Hemiplegic Migraine & Menopause
Unfortunately, there is no good data to predict if a female with hemiplegic migraine (temporary one-sided paralysis) will experience more or less migraines when she is menopausal. Here is what we do know: The prevalence of migraine decreases in both men and women with age. For women migraine sufferers, studies indicate that 2/3 will experience improvement of their migraines when they become menopausal.
However, this 2/3 (66%) improvement is only for women who go through menopause spontaneously. If women have their ovaries removed as if often done with a hysterectomy (removal of the uterus), they fare far worse and only 1/3 will experience an improvement in their migraines with menopause. The take-home lesson here is to not rush into a complete hysterectomy unless medically necessary for reasons other than migraine headaches.
Women with menstrual migraine would be expected to notice more improvement in their migraines with menopause as they no longer have the hormonal fluctuations that are felt to be the greatest trigger for menstrual migraine. By definition, menstrual migraine is migraine without aura. However, my opinion is that women with aura including the more complicated aura called hemiplegic migraine may also have a hormonal trigger to their migraine attacks.
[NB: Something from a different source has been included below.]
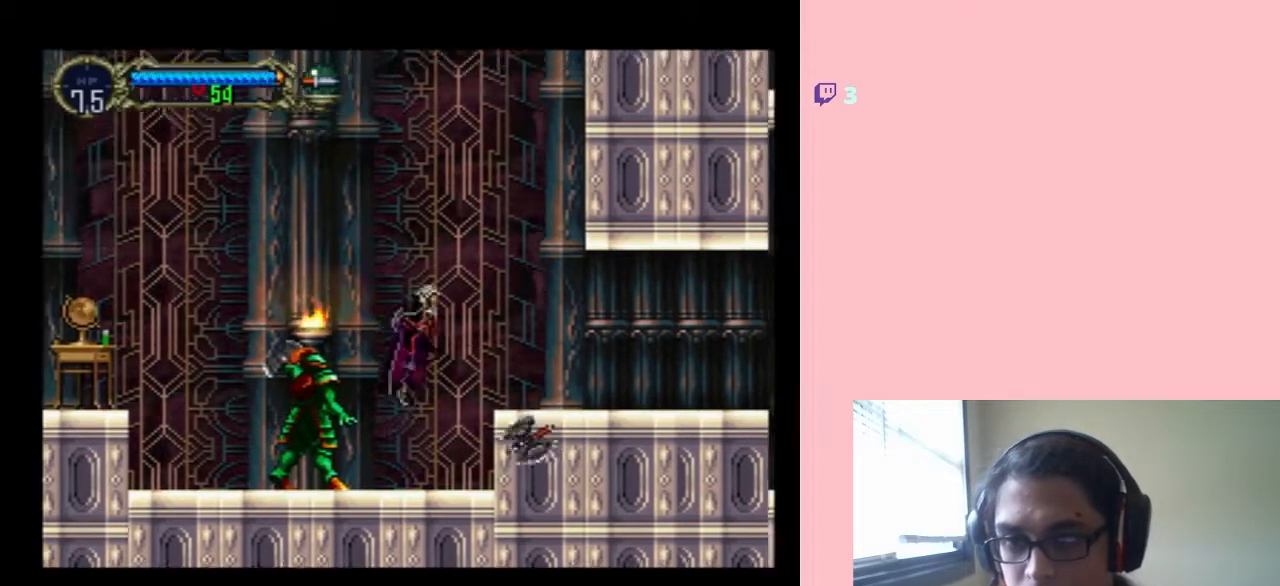
{"buttons": ["B", "DPAD_RIGHT"], "left_stick": "center", "right_stick": "center", "events": []}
By eliminating the ups and downs in estrogen and progesterone that characterize a women’s menstrual cycle, the hormonal trigger is removed and so I would expect less migraine attacks.
It may be useful to think about what happens during pregnancy. Estrogen levels rise, become quite high and then stay high and fairly constant until delivery. Women who have migraine without aura usually have fewer migraines during pregnancy. However, women who have migraine with aura (and hemiplegic migraine is a type of migraine with aura) often do not improve during pregnancy so for these women, the high levels of estrogen may be having a negative impact on their aura and migraines. In fact, if migraine occurs for the first time during pregnancy it is often migraine with aura.
In some sense, menopause can be considered the opposite of pregnancy since there are very low to no-existent levels of estrogen in menopausal women compared to the very high levels during pregnancy. Therefore, I predict that for most women who have migraine with aura, including hemiplegic migraine, they would experience improvement with menopause.
What would then happen if the woman with hemiplegic or migraine with aura was given exogenous estrogen in the form of an estrogen pill, patch, or cream? I think there is a chance that the estrogen treatment could negatively impact her hemiplegic migraines. Therefore, I would probably suggest alternative non-estrogen treatments for the woman with hemiplegic or migraine with aura headaches if she was symptomatic with hot flashes, night sweats, or insomnia. Options include Effexor, Gabapentin, and Prozac: all have been shown to reduce menopausal symptoms and all have shown some benefit in migraine prevention.
In conclusion, I feel that estrogen, both endogenous (from a woman’s own ovaries) and exogenous (birth control pills; hormone therapy), can be a trigger for aura and for hemiplegic migraine. Therefore, the low estrogen state of menopause could be favorable for a woman with hemiplegic migraine and I predict her migraines may improve. More research needs to be done in this area!